▶ _CONSIGNE A_:
Répondez aux questions suivantes d'après le texte sur Kou.G.C.
(i) Dans quel pays Abdelkader-Karim Kouninef a-t-il fait ses études de commerce ?
(ii) Avec quelle firme américaine Kou.G.C a-t-elle notamment travaillé ?
(iii) En quelle année Abdelkader-Karim Kouninef a-t-il donné son interview au Dziri Magazine ?

▶ _TEXTE ÉTUDIÉ_:
_ _ _ _ _ _ _

Kou.G.C, « la moelle épinière » du groupe Kouninef
Dans les salons de
Club des Pins, résidence d’Etat, Rédha Kouninef était considéré comme « un président ».
Bien introduit, Redha Kouninef
a constitué un véritable réseau d’influence à Alger et à Oran pour placer ses
« hommes et femmes » dans des postes de responsabilité. Natif d’Oran,
Abdelkader-Karim Kouninef, 50 ans, était le plus
« exposé » de la fratrie. Après des études de commerce en Suisse, il
rentrait au pays dans les années 1990 pour s’occuper des chantiers de Kou.G.C à Hassi Messaoud.
Kou.G.C,
créé au début des années 1970, est spécialisée en travaux publics, bâtiment,
génie civil et hydraulique. Elle est parmi les premières entreprises privées
algériennes à investir dans le secteur pétrolier dans le sud du pays. Elle a
notamment travaillé avec la firme américaine Mobil. Kou.G.C
est souvent présentée comme « la moelle épinière » du groupe Kouninef. Un groupe qui pèse plus de 500 millions de dollars.
« Il faut
savoir que j’ai commencé tout en bas. Petit à petit, j’ai gravi les échelons
et, en parallèle, je m’occupais d’une entreprise qui exportait du café au
Cameroun. C’est pour dire un peu que j’ai touché à beaucoup de
secteurs », a confié Abdelkader-Karim Kouninef,
en 2011, dans une interview au Dziri Magazine dans
laquelle, il révélait que son père l’envoyait dans les chantiers dès l’âge de
12 ans en le privant de vacances. C’était aussi la première fois que le
visage de l’aîné des Kouninef apparaissait en public.

_ _ _ _ _ _ _

▶ _SUPPORT D'EXERCICE_:
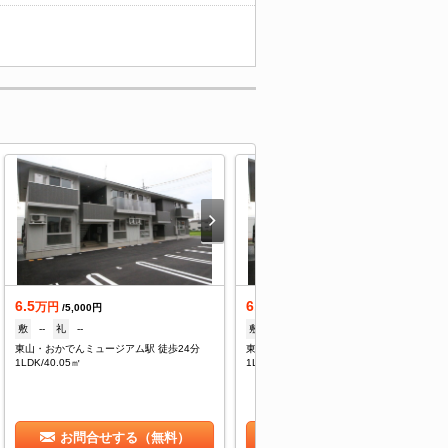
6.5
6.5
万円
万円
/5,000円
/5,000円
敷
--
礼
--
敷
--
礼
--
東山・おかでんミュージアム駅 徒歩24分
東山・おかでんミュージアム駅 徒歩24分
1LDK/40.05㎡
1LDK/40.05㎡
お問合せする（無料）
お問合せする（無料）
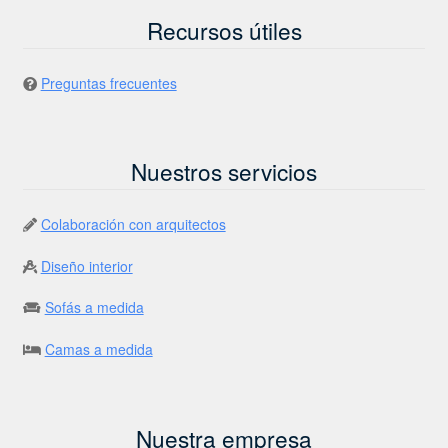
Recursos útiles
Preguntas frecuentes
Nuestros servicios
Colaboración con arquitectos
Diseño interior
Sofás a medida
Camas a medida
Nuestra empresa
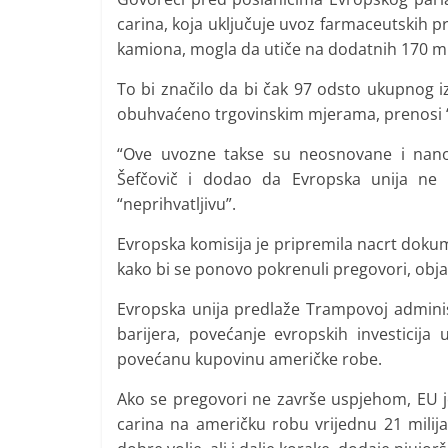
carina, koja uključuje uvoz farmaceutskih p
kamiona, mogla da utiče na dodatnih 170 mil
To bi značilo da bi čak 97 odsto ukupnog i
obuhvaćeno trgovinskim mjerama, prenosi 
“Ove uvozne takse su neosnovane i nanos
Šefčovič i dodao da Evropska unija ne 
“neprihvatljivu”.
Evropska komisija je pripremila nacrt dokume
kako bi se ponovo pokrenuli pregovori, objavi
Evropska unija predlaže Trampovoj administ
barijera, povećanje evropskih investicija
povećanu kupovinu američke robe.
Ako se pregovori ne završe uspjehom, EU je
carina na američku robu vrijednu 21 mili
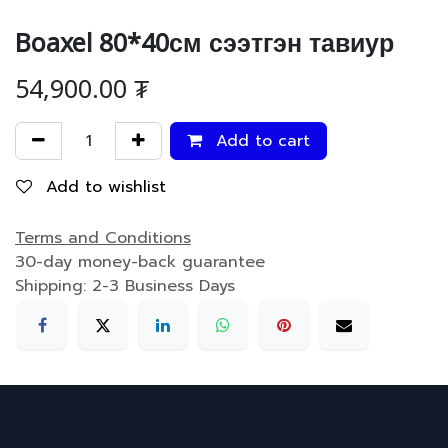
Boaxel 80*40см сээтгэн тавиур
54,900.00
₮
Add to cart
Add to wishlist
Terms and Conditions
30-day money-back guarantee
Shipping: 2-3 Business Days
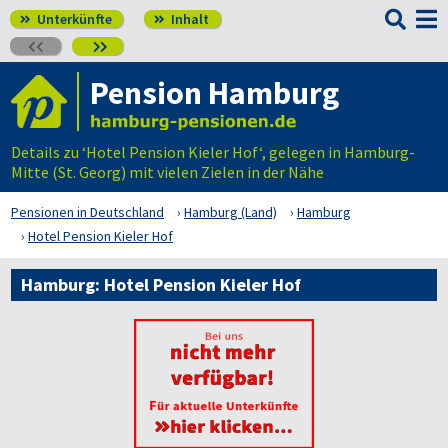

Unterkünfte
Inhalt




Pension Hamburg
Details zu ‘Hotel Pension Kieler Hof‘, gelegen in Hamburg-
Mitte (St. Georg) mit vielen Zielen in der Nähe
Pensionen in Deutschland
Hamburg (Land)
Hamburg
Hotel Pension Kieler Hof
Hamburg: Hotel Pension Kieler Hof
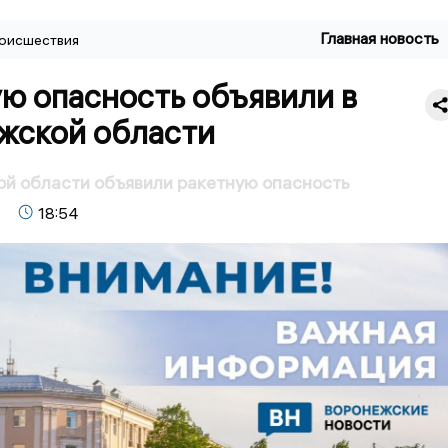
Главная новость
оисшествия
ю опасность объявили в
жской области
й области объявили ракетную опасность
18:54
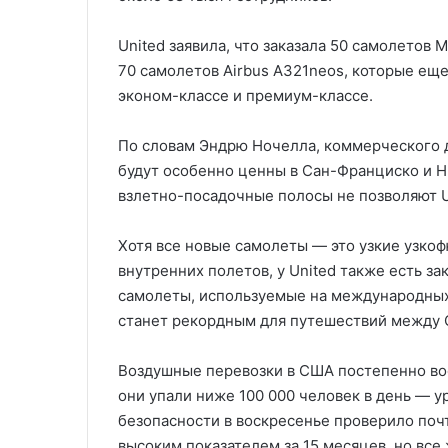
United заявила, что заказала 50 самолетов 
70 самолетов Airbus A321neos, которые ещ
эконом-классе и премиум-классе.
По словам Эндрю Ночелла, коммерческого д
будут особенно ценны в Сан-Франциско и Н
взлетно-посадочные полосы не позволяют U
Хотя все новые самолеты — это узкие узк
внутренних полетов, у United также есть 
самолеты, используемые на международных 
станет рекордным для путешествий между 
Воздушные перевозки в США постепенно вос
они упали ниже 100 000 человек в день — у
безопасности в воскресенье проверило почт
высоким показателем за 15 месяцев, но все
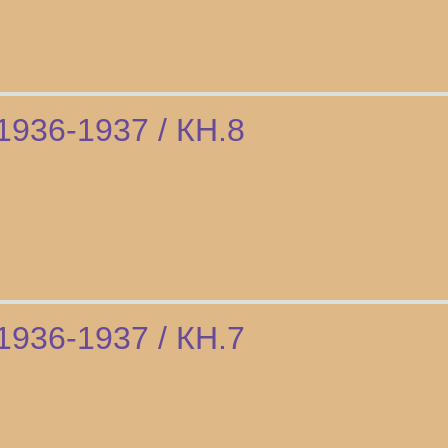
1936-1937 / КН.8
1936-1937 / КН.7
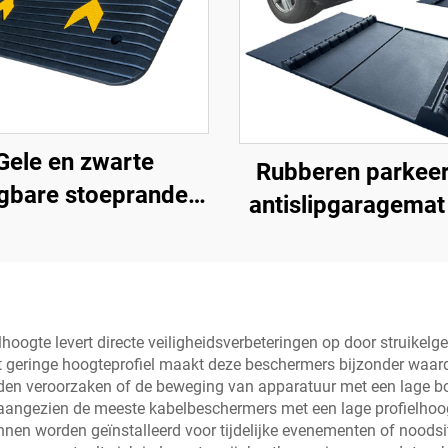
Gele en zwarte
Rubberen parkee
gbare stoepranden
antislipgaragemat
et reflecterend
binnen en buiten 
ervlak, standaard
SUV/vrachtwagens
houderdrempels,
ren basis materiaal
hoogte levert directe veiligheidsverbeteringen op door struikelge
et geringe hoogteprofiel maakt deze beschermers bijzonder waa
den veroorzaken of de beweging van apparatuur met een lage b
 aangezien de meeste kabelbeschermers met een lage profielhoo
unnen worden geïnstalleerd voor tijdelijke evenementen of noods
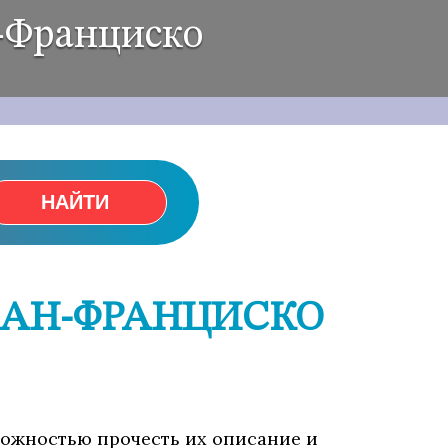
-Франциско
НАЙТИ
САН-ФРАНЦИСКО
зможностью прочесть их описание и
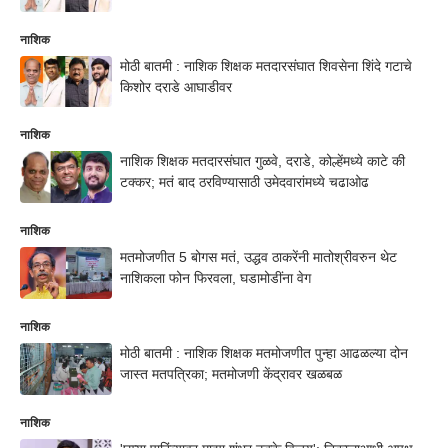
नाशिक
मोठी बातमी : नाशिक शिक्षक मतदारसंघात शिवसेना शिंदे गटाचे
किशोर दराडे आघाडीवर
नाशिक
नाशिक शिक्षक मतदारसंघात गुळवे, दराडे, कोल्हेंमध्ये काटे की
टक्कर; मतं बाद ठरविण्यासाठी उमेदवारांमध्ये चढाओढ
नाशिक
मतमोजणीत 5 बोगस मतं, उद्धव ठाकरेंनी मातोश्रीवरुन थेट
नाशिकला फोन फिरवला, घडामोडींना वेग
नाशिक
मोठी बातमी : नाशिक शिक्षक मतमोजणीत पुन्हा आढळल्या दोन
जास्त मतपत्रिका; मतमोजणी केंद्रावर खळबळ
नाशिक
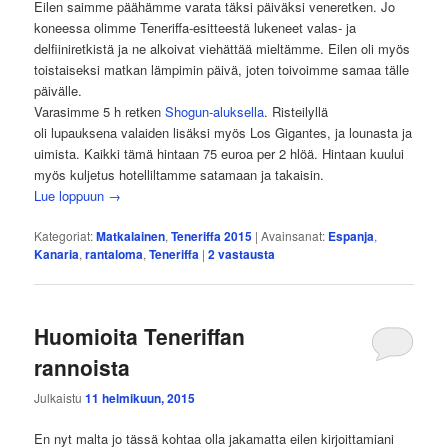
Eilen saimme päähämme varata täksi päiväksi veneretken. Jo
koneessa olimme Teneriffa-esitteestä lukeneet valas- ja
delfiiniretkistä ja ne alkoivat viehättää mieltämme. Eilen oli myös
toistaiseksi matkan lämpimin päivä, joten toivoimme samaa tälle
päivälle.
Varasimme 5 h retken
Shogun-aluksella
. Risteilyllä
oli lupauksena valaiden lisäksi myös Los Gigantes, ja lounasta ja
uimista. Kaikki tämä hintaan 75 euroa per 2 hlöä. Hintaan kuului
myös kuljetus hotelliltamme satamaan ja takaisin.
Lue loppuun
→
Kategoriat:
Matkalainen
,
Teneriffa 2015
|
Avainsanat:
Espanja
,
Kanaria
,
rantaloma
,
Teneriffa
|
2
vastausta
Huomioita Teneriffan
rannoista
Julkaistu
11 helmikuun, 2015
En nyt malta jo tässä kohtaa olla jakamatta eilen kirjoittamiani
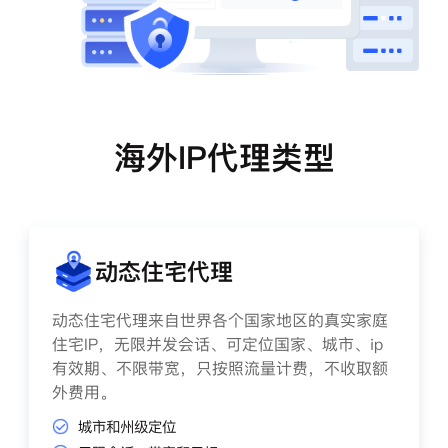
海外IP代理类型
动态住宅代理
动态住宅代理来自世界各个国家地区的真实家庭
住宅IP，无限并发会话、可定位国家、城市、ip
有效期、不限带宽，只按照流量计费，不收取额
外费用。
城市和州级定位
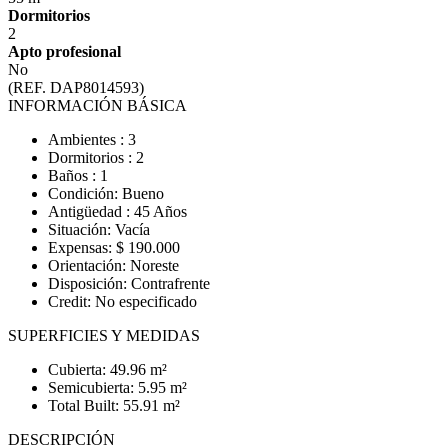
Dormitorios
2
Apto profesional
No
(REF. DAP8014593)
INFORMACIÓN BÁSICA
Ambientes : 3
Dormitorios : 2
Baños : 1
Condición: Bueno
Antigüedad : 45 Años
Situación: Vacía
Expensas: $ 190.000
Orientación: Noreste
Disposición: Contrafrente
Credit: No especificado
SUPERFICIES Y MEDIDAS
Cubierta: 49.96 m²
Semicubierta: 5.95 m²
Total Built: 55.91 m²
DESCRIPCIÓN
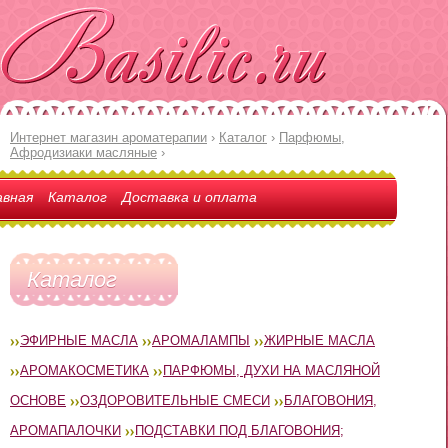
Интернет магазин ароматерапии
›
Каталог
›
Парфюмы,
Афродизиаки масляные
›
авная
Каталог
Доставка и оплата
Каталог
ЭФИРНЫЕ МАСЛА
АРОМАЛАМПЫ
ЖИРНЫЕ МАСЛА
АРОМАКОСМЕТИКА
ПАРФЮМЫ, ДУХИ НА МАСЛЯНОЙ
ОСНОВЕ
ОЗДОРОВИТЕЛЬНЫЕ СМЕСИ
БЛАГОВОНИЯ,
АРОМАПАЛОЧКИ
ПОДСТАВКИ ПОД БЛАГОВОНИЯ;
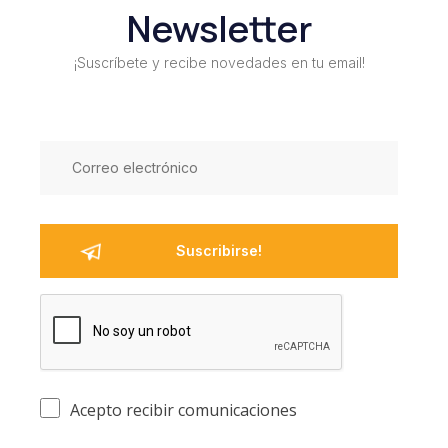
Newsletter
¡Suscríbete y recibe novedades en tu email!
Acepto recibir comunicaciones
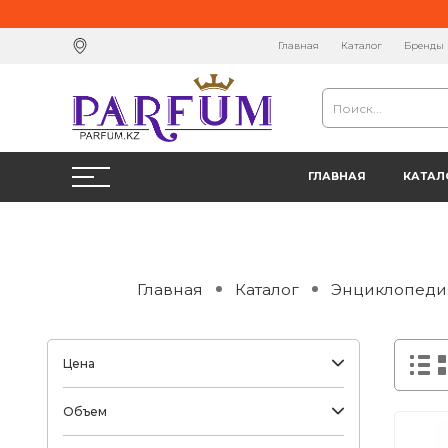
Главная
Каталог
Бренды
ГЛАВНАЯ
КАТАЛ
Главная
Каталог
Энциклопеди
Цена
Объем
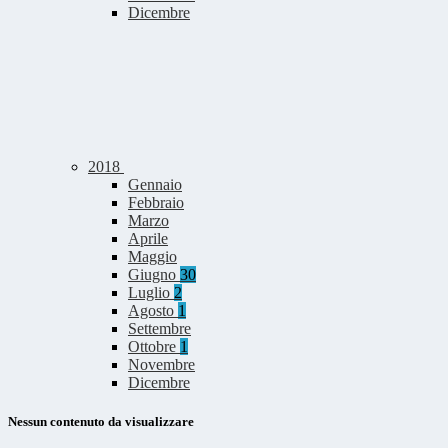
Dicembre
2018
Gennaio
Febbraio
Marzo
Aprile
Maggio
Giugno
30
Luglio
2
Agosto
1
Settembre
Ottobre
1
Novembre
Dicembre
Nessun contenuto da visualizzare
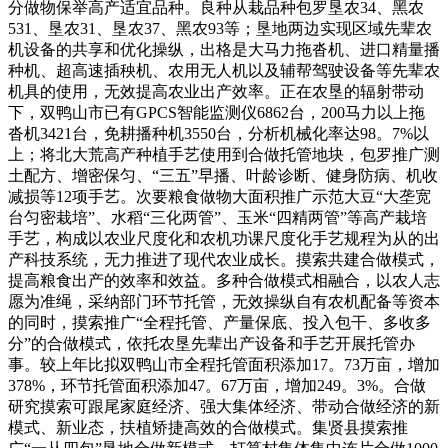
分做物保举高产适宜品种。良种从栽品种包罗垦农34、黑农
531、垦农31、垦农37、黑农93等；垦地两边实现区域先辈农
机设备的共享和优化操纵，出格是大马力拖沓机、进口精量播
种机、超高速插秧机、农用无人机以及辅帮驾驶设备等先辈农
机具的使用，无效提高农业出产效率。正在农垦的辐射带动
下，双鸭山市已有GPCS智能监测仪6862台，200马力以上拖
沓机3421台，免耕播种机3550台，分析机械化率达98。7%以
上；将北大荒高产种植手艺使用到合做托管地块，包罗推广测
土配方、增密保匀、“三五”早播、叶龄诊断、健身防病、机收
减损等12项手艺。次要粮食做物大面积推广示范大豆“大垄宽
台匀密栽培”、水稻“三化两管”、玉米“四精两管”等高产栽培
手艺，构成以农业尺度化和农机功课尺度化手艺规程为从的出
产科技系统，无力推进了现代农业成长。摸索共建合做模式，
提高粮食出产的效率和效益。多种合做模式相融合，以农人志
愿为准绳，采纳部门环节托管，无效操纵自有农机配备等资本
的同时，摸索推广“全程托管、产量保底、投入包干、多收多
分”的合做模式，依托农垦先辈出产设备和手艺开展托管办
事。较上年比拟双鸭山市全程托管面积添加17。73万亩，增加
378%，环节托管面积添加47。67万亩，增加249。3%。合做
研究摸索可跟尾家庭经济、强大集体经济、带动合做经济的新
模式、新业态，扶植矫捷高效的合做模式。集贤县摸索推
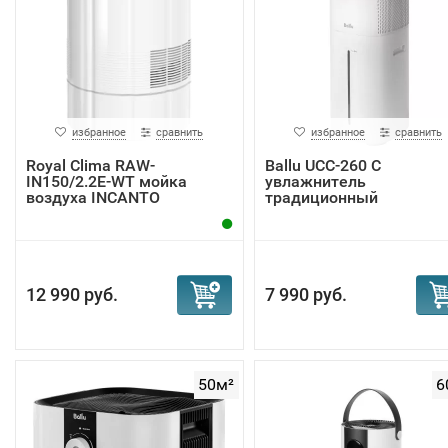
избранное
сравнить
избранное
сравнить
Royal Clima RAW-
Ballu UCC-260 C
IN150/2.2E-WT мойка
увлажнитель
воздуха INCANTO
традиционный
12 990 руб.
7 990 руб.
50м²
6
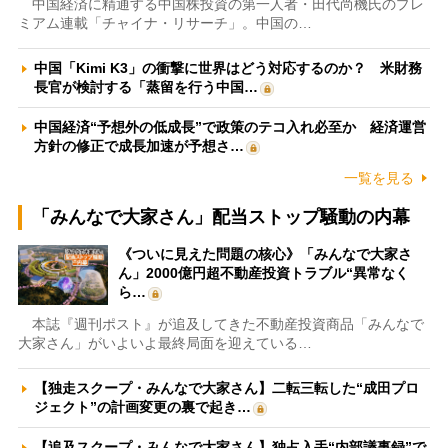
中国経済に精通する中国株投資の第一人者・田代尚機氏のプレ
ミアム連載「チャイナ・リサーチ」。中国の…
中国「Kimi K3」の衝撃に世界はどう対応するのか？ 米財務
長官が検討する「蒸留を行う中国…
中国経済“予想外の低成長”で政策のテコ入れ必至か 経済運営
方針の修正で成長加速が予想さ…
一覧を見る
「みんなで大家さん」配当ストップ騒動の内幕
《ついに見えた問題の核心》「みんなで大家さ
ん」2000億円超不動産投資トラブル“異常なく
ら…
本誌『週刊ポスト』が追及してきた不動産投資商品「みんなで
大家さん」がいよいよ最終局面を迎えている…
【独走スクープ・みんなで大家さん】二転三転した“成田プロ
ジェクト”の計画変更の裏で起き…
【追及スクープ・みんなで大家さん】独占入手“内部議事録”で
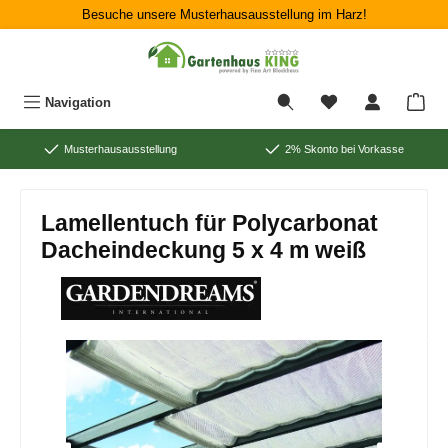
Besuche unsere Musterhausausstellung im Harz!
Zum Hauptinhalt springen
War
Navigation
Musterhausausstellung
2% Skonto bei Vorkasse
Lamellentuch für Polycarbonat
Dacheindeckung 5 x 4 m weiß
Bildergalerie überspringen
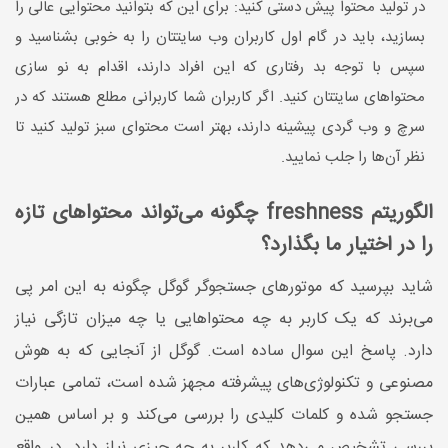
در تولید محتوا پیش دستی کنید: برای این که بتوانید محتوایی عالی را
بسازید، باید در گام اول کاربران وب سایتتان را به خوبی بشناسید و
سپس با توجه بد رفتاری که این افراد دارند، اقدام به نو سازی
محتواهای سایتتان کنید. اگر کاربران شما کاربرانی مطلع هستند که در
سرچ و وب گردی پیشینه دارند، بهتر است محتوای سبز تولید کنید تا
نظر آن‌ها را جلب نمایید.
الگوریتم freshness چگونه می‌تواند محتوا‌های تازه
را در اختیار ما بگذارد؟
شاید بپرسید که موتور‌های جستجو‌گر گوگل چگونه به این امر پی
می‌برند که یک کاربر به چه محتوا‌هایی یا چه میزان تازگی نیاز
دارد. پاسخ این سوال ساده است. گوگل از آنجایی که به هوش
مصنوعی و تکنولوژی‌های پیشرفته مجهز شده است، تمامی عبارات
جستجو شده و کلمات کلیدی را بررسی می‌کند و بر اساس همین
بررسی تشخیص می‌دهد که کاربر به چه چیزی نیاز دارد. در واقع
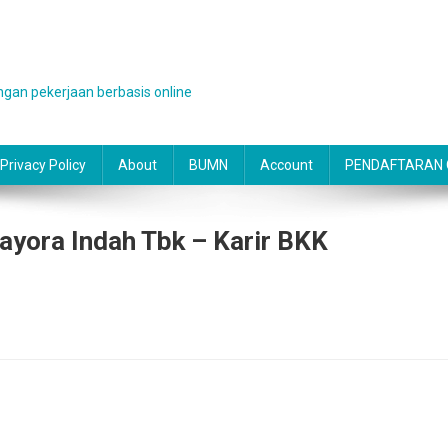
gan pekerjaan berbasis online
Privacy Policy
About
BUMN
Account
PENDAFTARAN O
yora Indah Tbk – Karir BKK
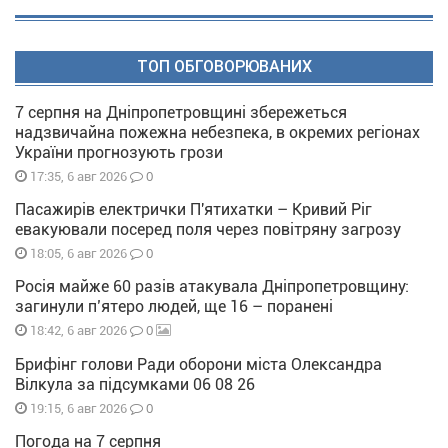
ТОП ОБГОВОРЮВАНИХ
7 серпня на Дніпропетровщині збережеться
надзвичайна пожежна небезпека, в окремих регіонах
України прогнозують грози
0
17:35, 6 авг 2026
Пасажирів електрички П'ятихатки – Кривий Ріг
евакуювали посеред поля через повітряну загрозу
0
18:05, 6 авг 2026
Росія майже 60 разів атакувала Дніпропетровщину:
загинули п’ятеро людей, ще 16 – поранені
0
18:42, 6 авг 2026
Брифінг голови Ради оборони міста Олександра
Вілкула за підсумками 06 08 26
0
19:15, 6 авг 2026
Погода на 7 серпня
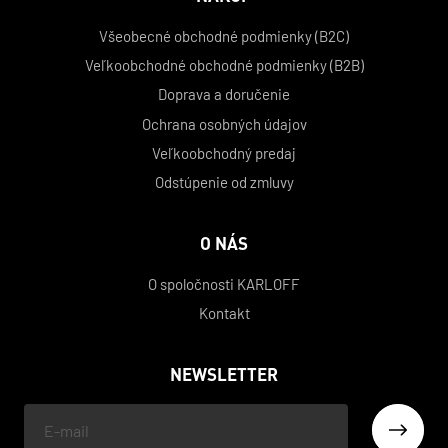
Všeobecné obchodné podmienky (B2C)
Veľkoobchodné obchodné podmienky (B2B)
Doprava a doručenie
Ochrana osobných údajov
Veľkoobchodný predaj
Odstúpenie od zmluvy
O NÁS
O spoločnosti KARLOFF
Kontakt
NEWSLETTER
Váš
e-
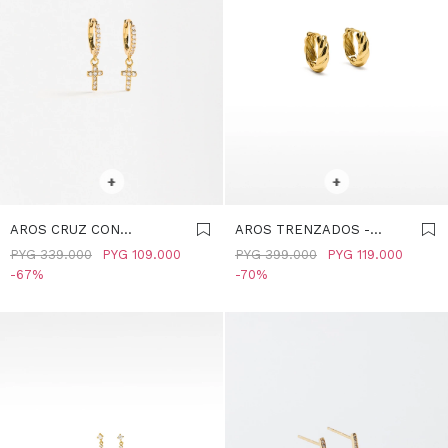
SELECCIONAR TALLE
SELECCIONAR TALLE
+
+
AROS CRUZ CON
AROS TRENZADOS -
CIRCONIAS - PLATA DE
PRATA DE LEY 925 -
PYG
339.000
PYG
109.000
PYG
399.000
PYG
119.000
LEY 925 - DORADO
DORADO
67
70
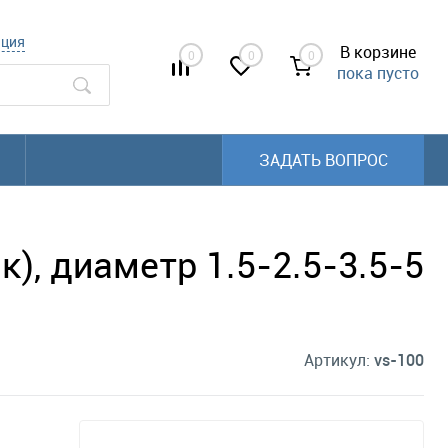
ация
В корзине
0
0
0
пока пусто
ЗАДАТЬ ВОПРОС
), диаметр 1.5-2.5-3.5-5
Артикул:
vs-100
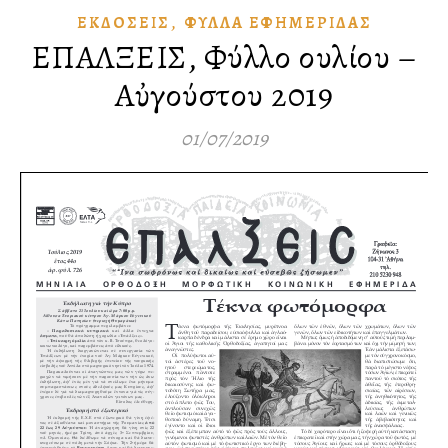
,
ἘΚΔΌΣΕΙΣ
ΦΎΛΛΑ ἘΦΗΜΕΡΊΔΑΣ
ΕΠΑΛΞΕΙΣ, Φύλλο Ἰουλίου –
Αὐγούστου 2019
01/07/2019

_ _ _ _ _ _ _

▶ _CONSIGNE B_: Disposez en tableau Markdown les lignes des enregistrements, du début des enregistrements jusqu'à la ligne contenant « Nuestra empresa » incluse. Utilisez deux colonnes intitulées « N° » pour le numéro de rang et « Contenu » pour la ligne, sans les lignes vides ni les images.

▶ _CORRIGÉ A_:
(i) En Suisse.
(ii) Avec la firme Mobil.
(iii) En 2011.

▶ _CORRIGÉ B_:
| N° | Contenu |
|---|---|
| 1 | 6.5 |
| 2 | 6.5 |
| 3 | 万円 |
| 4 | 万円 |
| 5 | /5,000円 |
| 6 | /5,000円 |
| 7 | 敷 |
| 8 | -- |
| 9 | 礼 |
| 10 | -- |
| 11 | 敷 |
| 12 | -- |
| 13 | 礼 |
| 14 | -- |
| 15 | 東山・おかでんミュージアム駅 徒歩24分 |
| 16 | 東山・おかでんミュージアム駅 徒歩24分 |
| 17 | 1LDK/40.05㎡ |
| 18 | 1LDK/40.05㎡ |
| 19 | お問合せする（無料） |
| 20 | お問合せする（無料） |
| 21 | Recursos útiles |
| 22 | Preguntas frecuentes |
| 23 | Nuestros servicios |
| 24 | Colaboración con arquitectos |
| 25 | Diseño interior |
| 26 | Sofás a medida |
| 27 | Camas a medida |
| 28 | Nuestra empresa |